_Exercise aim_
Continue the piece about health care costs and hospital bills, starting right after its last sentence.

_Text section_
Last weekend, while sitting at a poker table, I was one seat away from an older gentleman who I’ve played poker with in the past. At some point the topic got around to health care, and this gentleman complained that he’d had an aneurysm, spend only one night in the hospital, and the bill came to around $39,000. I told him he was lucky on many fronts, and that a bill that low was actually pretty lucky.


sasint / Pixabay

I find that there are misconceptions about health care and the fees that, in some cases, aren’t in line with reality. In other cases I fully comprehend the distress of patients. In this instance I had to take the hospital’s side.

A comparison of the cost of his procedure in the central New York area as opposed to being in the metropolitan New York City area is at least 4 to 1, possibly more. But that’s not really the point.

_Supplied records_

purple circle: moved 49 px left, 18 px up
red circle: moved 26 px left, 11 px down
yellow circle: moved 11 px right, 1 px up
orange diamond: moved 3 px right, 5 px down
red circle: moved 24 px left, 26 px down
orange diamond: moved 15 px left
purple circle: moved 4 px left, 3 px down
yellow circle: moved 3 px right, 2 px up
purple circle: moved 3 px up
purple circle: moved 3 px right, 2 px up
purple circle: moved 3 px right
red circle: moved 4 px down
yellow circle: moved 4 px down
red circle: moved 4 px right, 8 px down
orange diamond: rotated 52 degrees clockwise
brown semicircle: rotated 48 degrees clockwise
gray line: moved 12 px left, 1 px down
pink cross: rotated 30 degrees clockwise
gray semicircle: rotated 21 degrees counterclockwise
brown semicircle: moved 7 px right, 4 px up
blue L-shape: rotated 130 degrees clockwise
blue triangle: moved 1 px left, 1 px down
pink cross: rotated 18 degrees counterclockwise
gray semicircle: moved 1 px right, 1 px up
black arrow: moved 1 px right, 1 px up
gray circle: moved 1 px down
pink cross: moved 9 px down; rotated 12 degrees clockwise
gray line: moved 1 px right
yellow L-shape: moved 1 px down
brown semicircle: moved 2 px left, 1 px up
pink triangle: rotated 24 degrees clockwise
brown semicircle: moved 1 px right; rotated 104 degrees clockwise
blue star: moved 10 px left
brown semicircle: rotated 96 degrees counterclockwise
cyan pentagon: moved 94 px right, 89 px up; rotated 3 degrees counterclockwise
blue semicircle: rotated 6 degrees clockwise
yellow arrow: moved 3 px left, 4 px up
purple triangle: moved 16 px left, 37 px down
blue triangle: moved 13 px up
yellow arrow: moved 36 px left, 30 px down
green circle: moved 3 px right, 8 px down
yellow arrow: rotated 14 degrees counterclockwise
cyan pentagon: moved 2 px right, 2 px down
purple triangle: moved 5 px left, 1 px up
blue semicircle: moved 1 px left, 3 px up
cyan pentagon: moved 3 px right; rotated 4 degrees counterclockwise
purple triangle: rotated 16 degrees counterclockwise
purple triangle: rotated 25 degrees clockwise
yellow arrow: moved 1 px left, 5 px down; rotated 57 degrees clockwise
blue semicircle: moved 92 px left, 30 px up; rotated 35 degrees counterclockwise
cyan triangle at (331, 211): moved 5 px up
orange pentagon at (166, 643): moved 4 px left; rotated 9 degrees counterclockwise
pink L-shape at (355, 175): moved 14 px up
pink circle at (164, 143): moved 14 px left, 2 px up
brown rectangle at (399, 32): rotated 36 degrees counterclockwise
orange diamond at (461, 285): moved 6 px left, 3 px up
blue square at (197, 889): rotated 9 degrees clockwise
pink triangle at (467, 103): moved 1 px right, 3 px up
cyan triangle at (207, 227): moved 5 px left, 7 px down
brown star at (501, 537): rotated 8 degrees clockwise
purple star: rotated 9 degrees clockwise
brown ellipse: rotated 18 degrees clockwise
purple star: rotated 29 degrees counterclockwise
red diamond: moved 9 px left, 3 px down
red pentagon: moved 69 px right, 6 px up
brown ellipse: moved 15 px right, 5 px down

_Task answer_
In the past, having an aneurysm would have been a multiple day stay in the hospital. Based on today’s rates, you’re possibly talking $25,000 right there in a major city hospital just to lay in a hospital bed. In the past, he wouldn’t have had some of the equipment we have today, which means an operation of the sort he had to have would have been more dangerous, with less chance of success. In the past, he wouldn’t have been given the types of medications we have today, which would have meant the possibility of more complications and less comfort.

Also, it was an emergent situation, and his life was saved… in a few hours, and he was back home the next day. My mother had a heart attack and was home in 3 days. Both of those are amazing when compared to the past.

Let’s talk about the costs of having an operation in a hospital.

Before anything begins, one has to do pre-admission testing, which will end up on the same bill as your operation; that’s law. Next, the room has to be cleaned, which means sterilized, and there are specific procedures that must be adhered to. You don’t just pull out the Spic and Span to do the job; it’s quite thorough.

Next, there are fixed costs that aren’t allowed to show up on your hospital bill; sheets, gowns, gloves, needles, syringes, poles, scalpels, bags, swabs, saline, etc. That stuff adds up, but there’s more.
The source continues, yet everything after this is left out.